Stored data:
<<<<
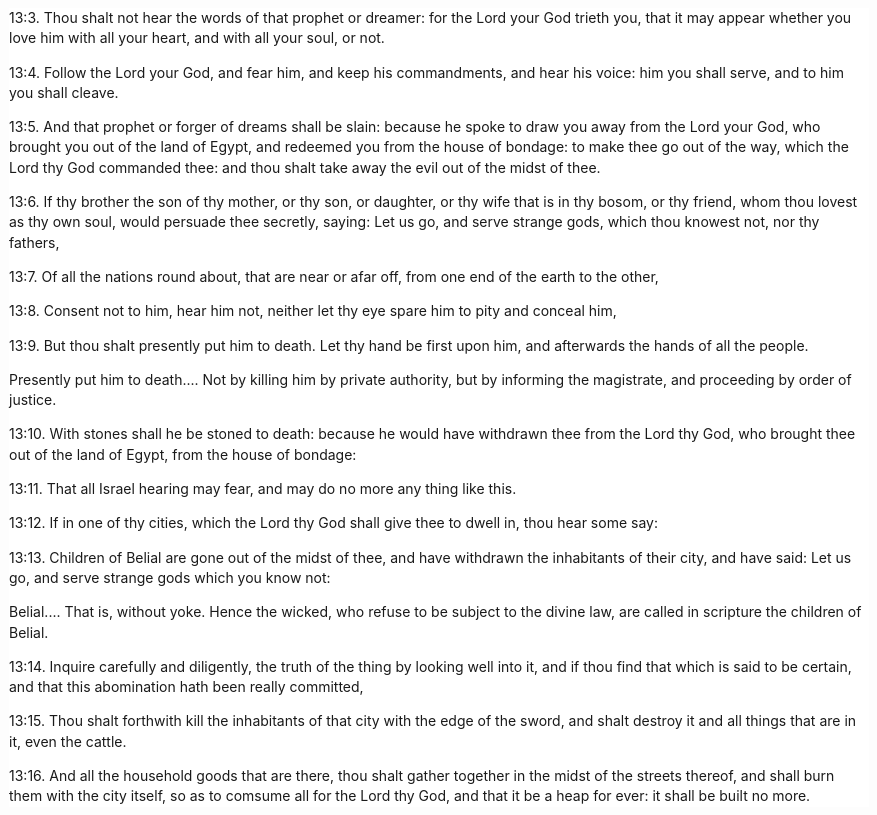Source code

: 13:3. Thou shalt not hear the words of that prophet or dreamer: for the
Lord your God trieth you, that it may appear whether you love him with
all your heart, and with all your soul, or not.

13:4. Follow the Lord your God, and fear him, and keep his
commandments, and hear his voice: him you shall serve, and to him you
shall cleave.

13:5. And that prophet or forger of dreams shall be slain: because he
spoke to draw you away from the Lord your God, who brought you out of
the land of Egypt, and redeemed you from the house of bondage: to make
thee go out of the way, which the Lord thy God commanded thee: and thou
shalt take away the evil out of the midst of thee.

13:6. If thy brother the son of thy mother, or thy son, or daughter, or
thy wife that is in thy bosom, or thy friend, whom thou lovest as thy
own soul, would persuade thee secretly, saying: Let us go, and serve
strange gods, which thou knowest not, nor thy fathers,

13:7. Of all the nations round about, that are near or afar off, from
one end of the earth to the other,

13:8. Consent not to him, hear him not, neither let thy eye spare him
to pity and conceal him,

13:9. But thou shalt presently put him to death. Let thy hand be first
upon him, and afterwards the hands of all the people.

Presently put him to death.... Not by killing him by private authority,
but by informing the magistrate, and proceeding by order of justice.

13:10. With stones shall he be stoned to death: because he would have
withdrawn thee from the Lord thy God, who brought thee out of the land
of Egypt, from the house of bondage:

13:11. That all Israel hearing may fear, and may do no more any thing
like this.

13:12. If in one of thy cities, which the Lord thy God shall give thee
to dwell in, thou hear some say:

13:13. Children of Belial are gone out of the midst of thee, and have
withdrawn the inhabitants of their city, and have said: Let us go, and
serve strange gods which you know not:

Belial.... That is, without yoke. Hence the wicked, who refuse to be
subject to the divine law, are called in scripture the children of
Belial.

13:14. Inquire carefully and diligently, the truth of the thing by
looking well into it, and if thou find that which is said to be
certain, and that this abomination hath been really committed,

13:15. Thou shalt forthwith kill the inhabitants of that city with the
edge of the sword, and shalt destroy it and all things that are in it,
even the cattle.

13:16. And all the household goods that are there, thou shalt gather
together in the midst of the streets thereof, and shall burn them with
the city itself, so as to comsume all for the Lord thy God, and that it
be a heap for ever: it shall be built no more.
>>>>
» To do
Put every line of the material into a JSON list of strings, one string per line, leaving out blank lines and the pictures.

» Reply to the task
[
  "Source code",
  ": 13:3. Thou shalt not hear the words of that prophet or dreamer: for the",
  "Lord your God trieth you, that it may appear whether you love him with",
  "all your heart, and with all your soul, or not.",
  "13:4. Follow the Lord your God, and fear him, and keep his",
  "commandments, and hear his voice: him you shall serve, and to him you",
  "shall cleave.",
  "13:5. And that prophet or forger of dreams shall be slain: because he",
  "spoke to draw you away from the Lord your God, who brought you out of",
  "the land of Egypt, and redeemed you from the house of bondage: to make",
  "thee go out of the way, which the Lord thy God commanded thee: and thou",
  "shalt take away the evil out of the midst of thee.",
  "13:6. If thy brother the son of thy mother, or thy son, or daughter, or",
  "thy wife that is in thy bosom, or thy friend, whom thou lovest as thy",
  "own soul, would persuade thee secretly, saying: Let us go, and serve",
  "strange gods, which thou knowest not, nor thy fathers,",
  "13:7. Of all the nations round about, that are near or afar off, from",
  "one end of the earth to the other,",
  "13:8. Consent not to him, hear him not, neither let thy eye spare him",
  "to pity and conceal him,",
  "13:9. But thou shalt presently put him to death. Let thy hand be first",
  "upon him, and afterwards the hands of all the people.",
  "Presently put him to death.... Not by killing him by private authority,",
  "but by informing the magistrate, and proceeding by order of justice.",
  "13:10. With stones shall he be stoned to death: because he would have",
  "withdrawn thee from the Lord thy God, who brought thee out of the land",
  "of Egypt, from the house of bondage:",
  "13:11. That all Israel hearing may fear, and may do no more any thing",
  "like this.",
  "13:12. If in one of thy cities, which the Lord thy God shall give thee",
  "to dwell in, thou hear some say:",
  "13:13. Children of Belial are gone out of the midst of thee, and have",
  "withdrawn the inhabitants of their city, and have said: Let us go, and",
  "serve strange gods which you know not:",
  "Belial.... That is, without yoke. Hence the wicked, who refuse to be",
  "subject to the divine law, are called in scripture the children of",
  "Belial.",
  "13:14. Inquire carefully and diligently, the truth of the thing by",
  "looking well into it, and if thou find that which is said to be",
  "certain, and that this abomination hath been really committed,",
  "13:15. Thou shalt forthwith kill the inhabitants of that city with the",
  "edge of the sword, and shalt destroy it and all things that are in it,",
  "even the cattle.",
  "13:16. And all the household goods that are there, thou shalt gather",
  "together in the midst of the streets thereof, and shall burn them with",
  "the city itself, so as to comsume all for the Lord thy God, and that it",
  "be a heap for ever: it shall be built no more."
]